That may sound like an exaggeration, but it’s exactly what I see in our product.
Humans developing something already have context that agents don’t have yet. Most agents start a task with virtually no prior knowledge. And they start from zero every single time. That may improve in the future, but we’re not there yet.
Can agents get the job done? Yes. But without a thoughtfully implemented MCP server, they are awkwardly inefficient.
Seems to me that you're saying the MCP is a simplified API with good documentation geared towards agents. But if that's the case, could you not exposes the simplified interface as part of the API, instead of exposing it in MCP?

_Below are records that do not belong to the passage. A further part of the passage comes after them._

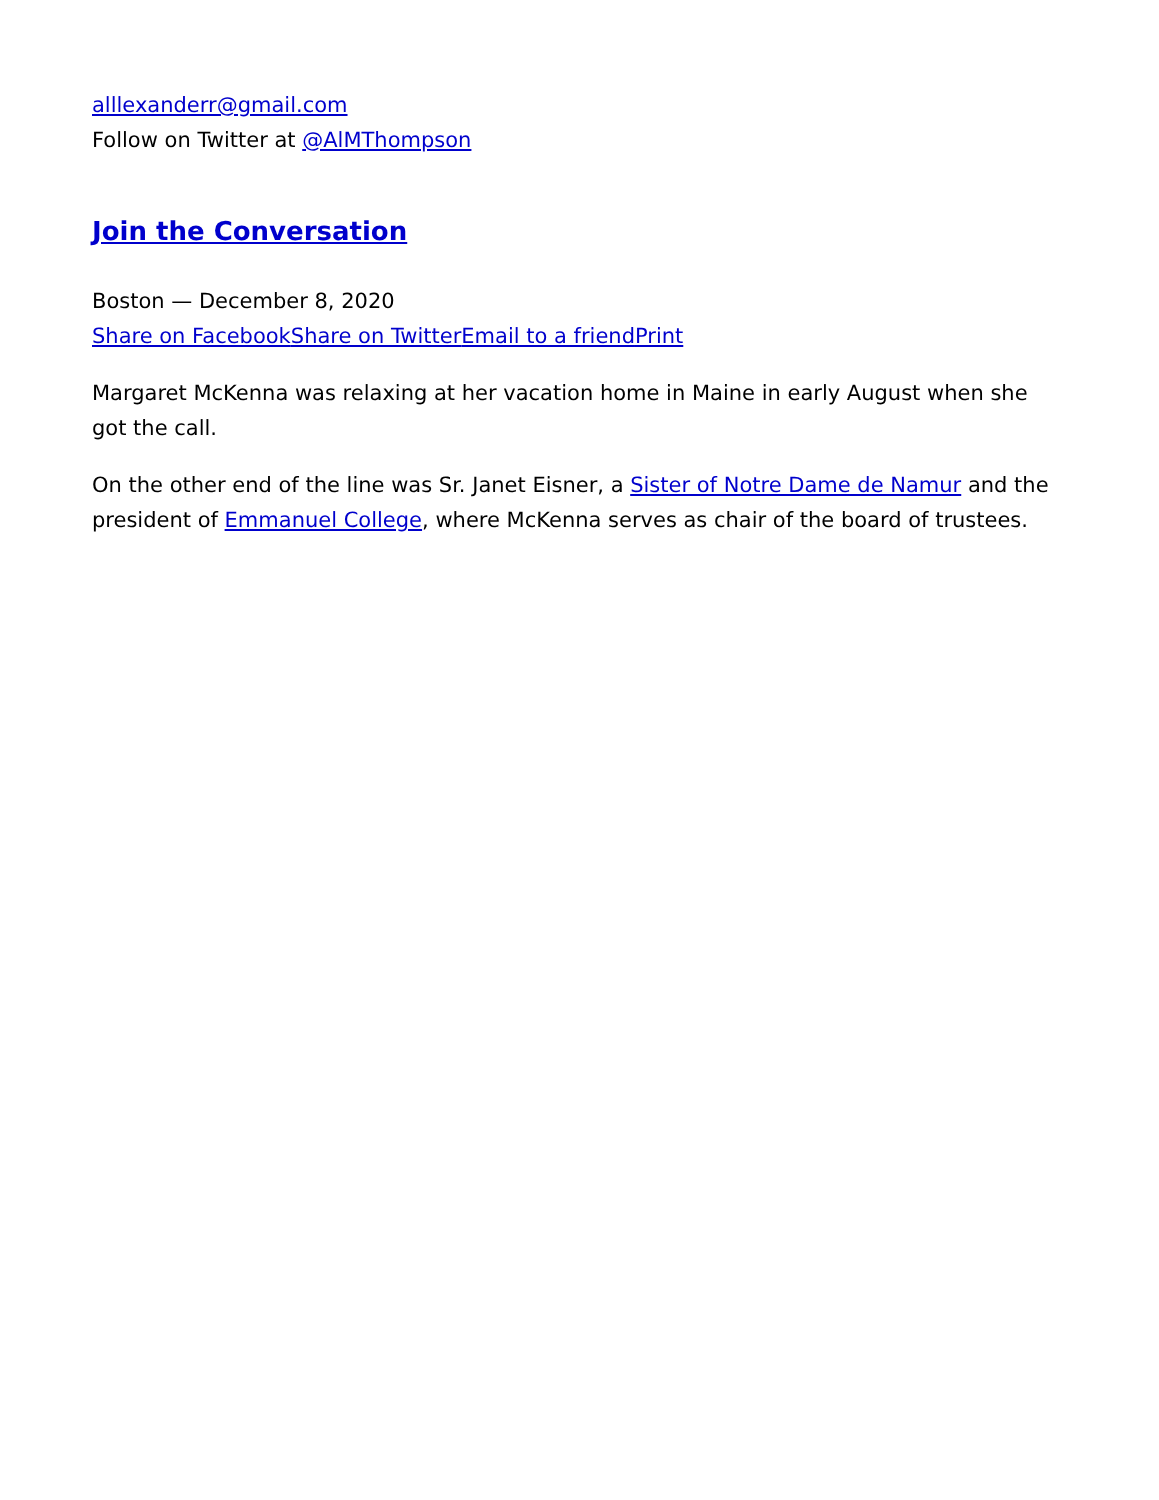alllexanderr@gmail.com
Follow on Twitter at @AlMThompson
Join the Conversation
Boston — December 8, 2020
Share on Facebook Share on Twitter Email to a friend Print
Margaret McKenna was relaxing at her vacation home in Maine in early August when she got the call.
On the other end of the line was Sr. Janet Eisner, a Sister of Notre Dame de Namur and the president of Emmanuel College, where McKenna serves as chair of the board of trustees.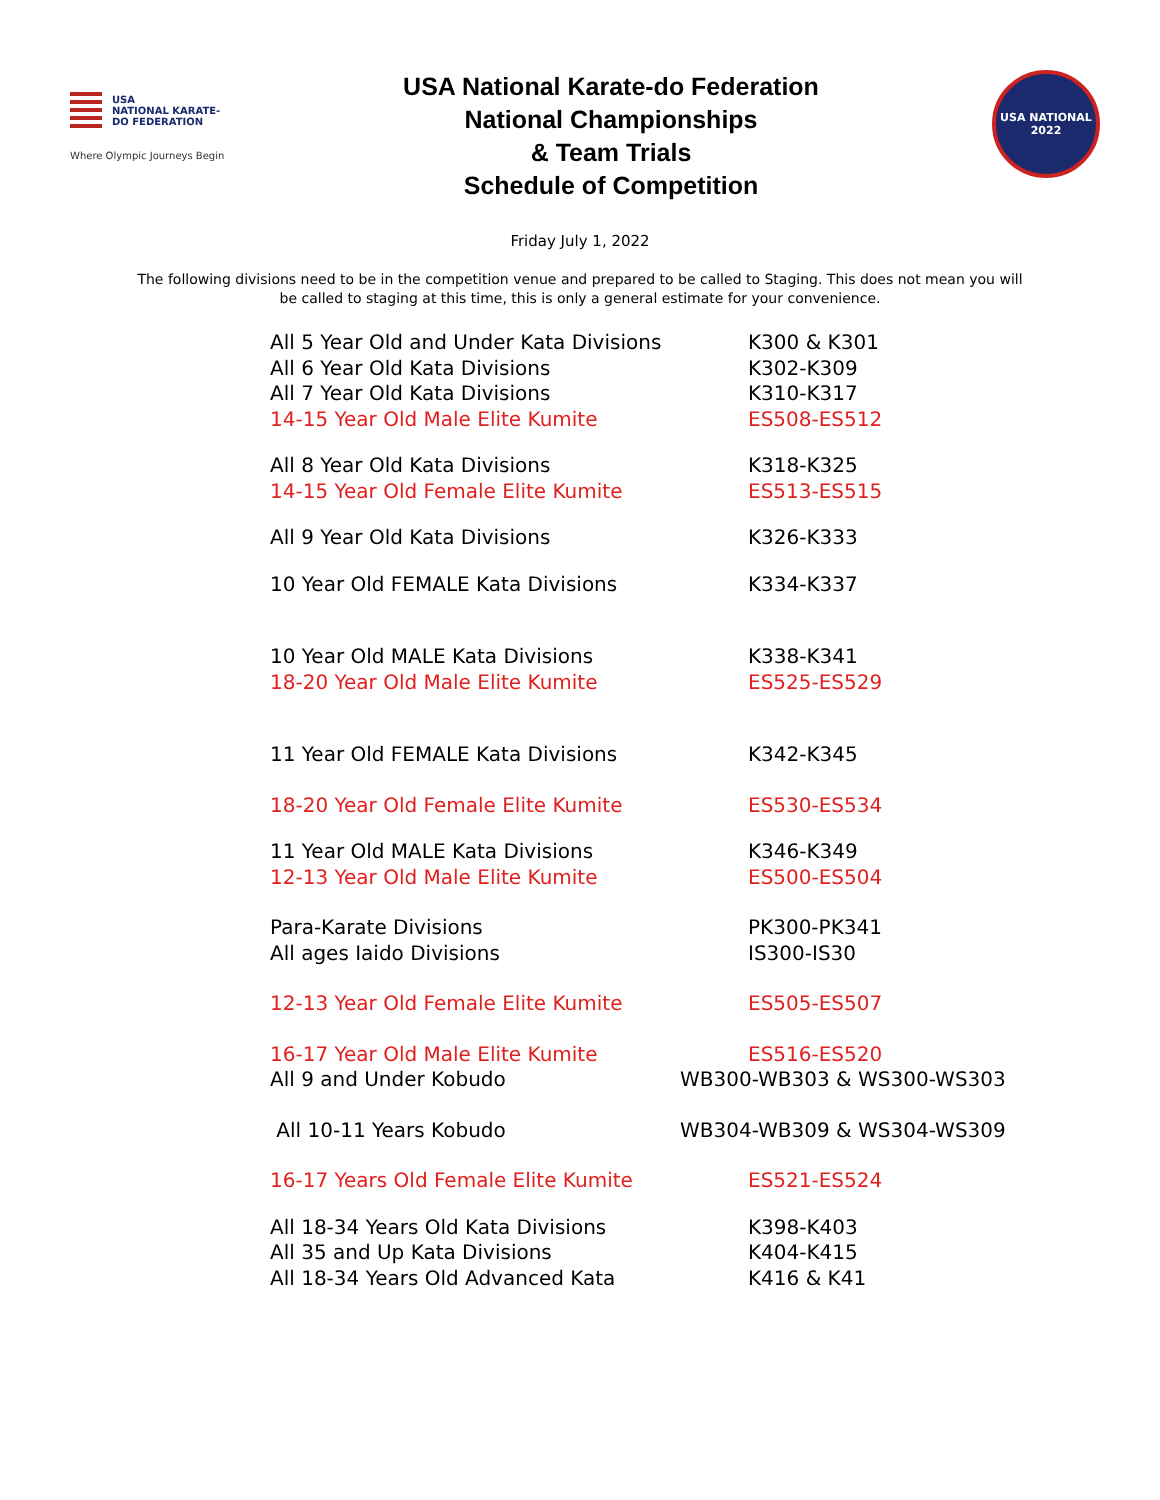USA
NATIONAL KARATE-DO FEDERATION
Where Olympic Journeys Begin
USA National Karate-do Federation
National Championships
& Team Trials
Schedule of Competition
USA NATIONAL
2022
Friday July 1, 2022
The following divisions need to be in the competition venue and prepared to be called to Staging. This does not mean you will be called to staging at this time, this is only a general estimate for your convenience.
| All 5 Year Old and Under Kata Divisions | K300 & K301 |
| All 6 Year Old Kata Divisions | K302-K309 |
| All 7 Year Old Kata Divisions | K310-K317 |
| 14-15 Year Old Male Elite Kumite | ES508-ES512 |
| All 8 Year Old Kata Divisions | K318-K325 |
| 14-15 Year Old Female Elite Kumite | ES513-ES515 |
| All 9 Year Old Kata Divisions | K326-K333 |
| 10 Year Old FEMALE Kata Divisions | K334-K337 |
| 10 Year Old MALE Kata Divisions | K338-K341 |
| 18-20 Year Old Male Elite Kumite | ES525-ES529 |
| 11 Year Old FEMALE Kata Divisions | K342-K345 |
| 18-20 Year Old Female Elite Kumite | ES530-ES534 |
| 11 Year Old MALE Kata Divisions | K346-K349 |
| 12-13 Year Old Male Elite Kumite | ES500-ES504 |
| Para-Karate Divisions | PK300-PK341 |
| All ages Iaido Divisions | IS300-IS30 |
| 12-13 Year Old Female Elite Kumite | ES505-ES507 |
| 16-17 Year Old Male Elite Kumite | ES516-ES520 |
| All 9 and Under Kobudo | WB300-WB303 & WS300-WS303 |
| All 10-11 Years Kobudo | WB304-WB309 & WS304-WS309 |
| 16-17 Years Old Female Elite Kumite | ES521-ES524 |
| All 18-34 Years Old Kata Divisions | K398-K403 |
| All 35 and Up Kata Divisions | K404-K415 |
| All 18-34 Years Old Advanced Kata | K416 & K41 |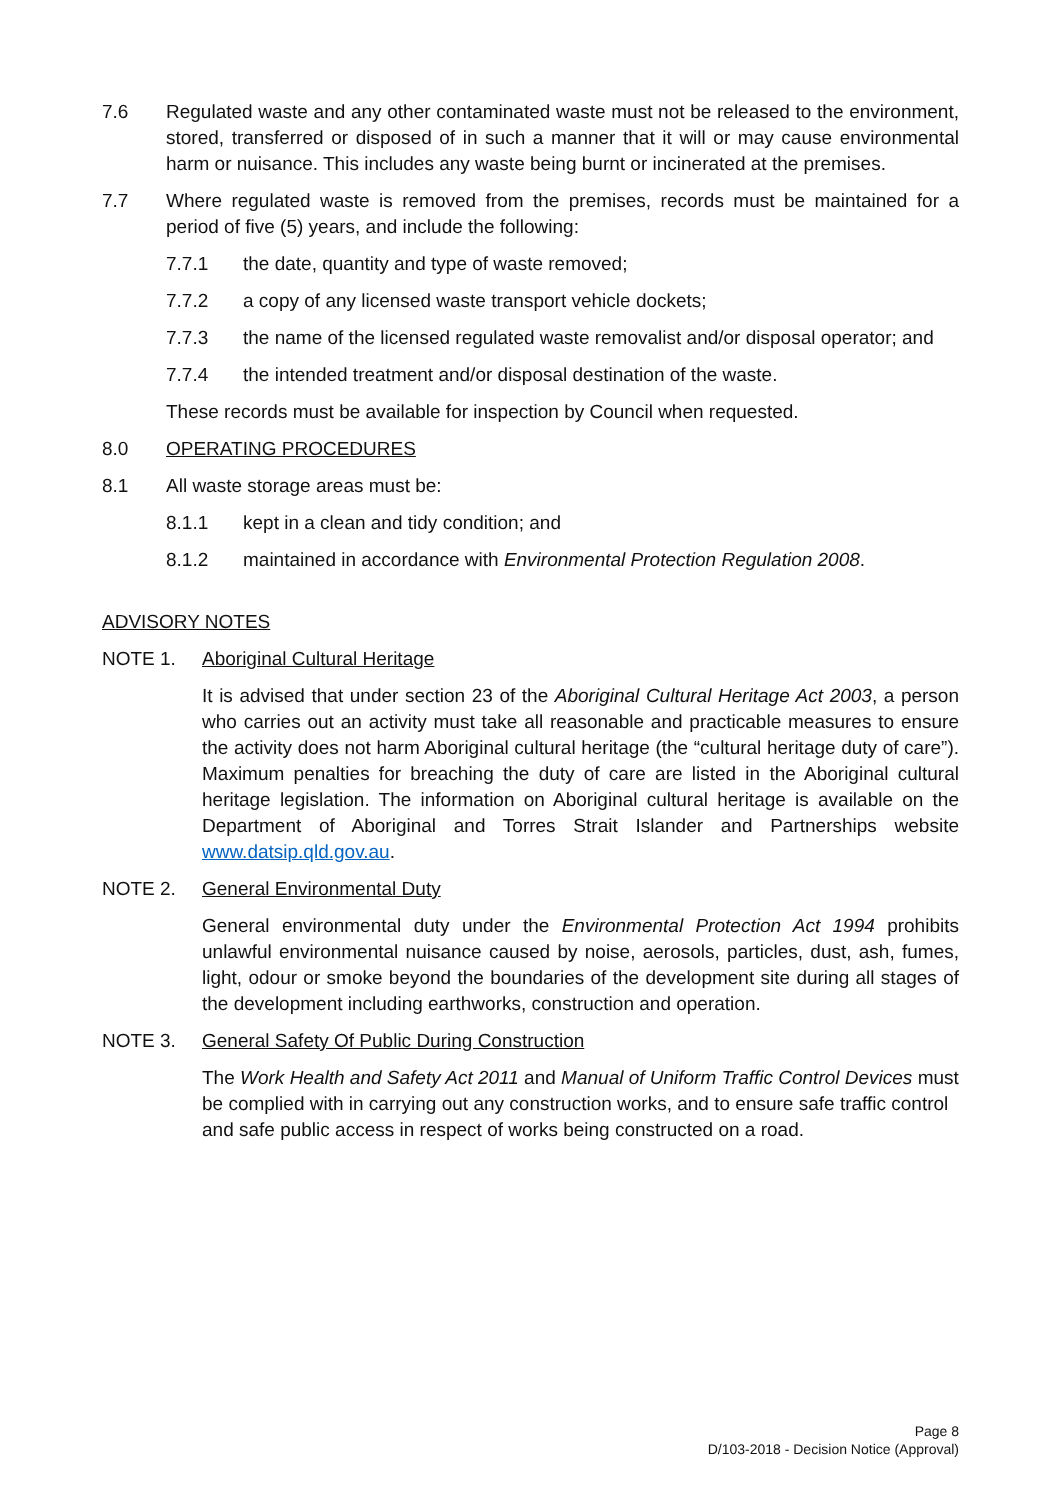7.6 Regulated waste and any other contaminated waste must not be released to the environment, stored, transferred or disposed of in such a manner that it will or may cause environmental harm or nuisance. This includes any waste being burnt or incinerated at the premises.
7.7 Where regulated waste is removed from the premises, records must be maintained for a period of five (5) years, and include the following:
7.7.1 the date, quantity and type of waste removed;
7.7.2 a copy of any licensed waste transport vehicle dockets;
7.7.3 the name of the licensed regulated waste removalist and/or disposal operator; and
7.7.4 the intended treatment and/or disposal destination of the waste.
These records must be available for inspection by Council when requested.
8.0 OPERATING PROCEDURES
8.1 All waste storage areas must be:
8.1.1 kept in a clean and tidy condition; and
8.1.2 maintained in accordance with Environmental Protection Regulation 2008.
ADVISORY NOTES
NOTE 1. Aboriginal Cultural Heritage
It is advised that under section 23 of the Aboriginal Cultural Heritage Act 2003, a person who carries out an activity must take all reasonable and practicable measures to ensure the activity does not harm Aboriginal cultural heritage (the “cultural heritage duty of care”). Maximum penalties for breaching the duty of care are listed in the Aboriginal cultural heritage legislation. The information on Aboriginal cultural heritage is available on the Department of Aboriginal and Torres Strait Islander and Partnerships website www.datsip.qld.gov.au.
NOTE 2. General Environmental Duty
General environmental duty under the Environmental Protection Act 1994 prohibits unlawful environmental nuisance caused by noise, aerosols, particles, dust, ash, fumes, light, odour or smoke beyond the boundaries of the development site during all stages of the development including earthworks, construction and operation.
NOTE 3. General Safety Of Public During Construction
The Work Health and Safety Act 2011 and Manual of Uniform Traffic Control Devices must be complied with in carrying out any construction works, and to ensure safe traffic control and safe public access in respect of works being constructed on a road.
Page 8
D/103-2018 - Decision Notice (Approval)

When it is part of the API, the agent still has the choice between multiple options. If it chooses the less efficient one, the request can become significantly more CPU- and token-intensive than necessary.
The problem is that the agent does not care. Its primary goal is to get the job done.
Maybe the agent is smart enough to choose the optimal path, but that strongly depends on the model being used. You also do not know who is on the other side. With a human-facing API, you can usually assume who is using it and what they want to achieve. Humans are generally lazy and tend to look for the most efficient solution.
An agent, however, will happily iterate through 1,000 users and fetch the online state for each one individually, even across multiple paginated requests if necessary.
You can provide an endpoint that returns the online states for all users at once. A human will most likely use that endpoint, but I have seen agents go completely wild on the other side. :D
At some point, you may get a response like “token limit reached.” But what do you do then? You give the agent more tokens and increase your bill, because you cannot even tell whether there was a more optimized way to achieve the same result.
In practice, this is a surprisingly tricky problem. :D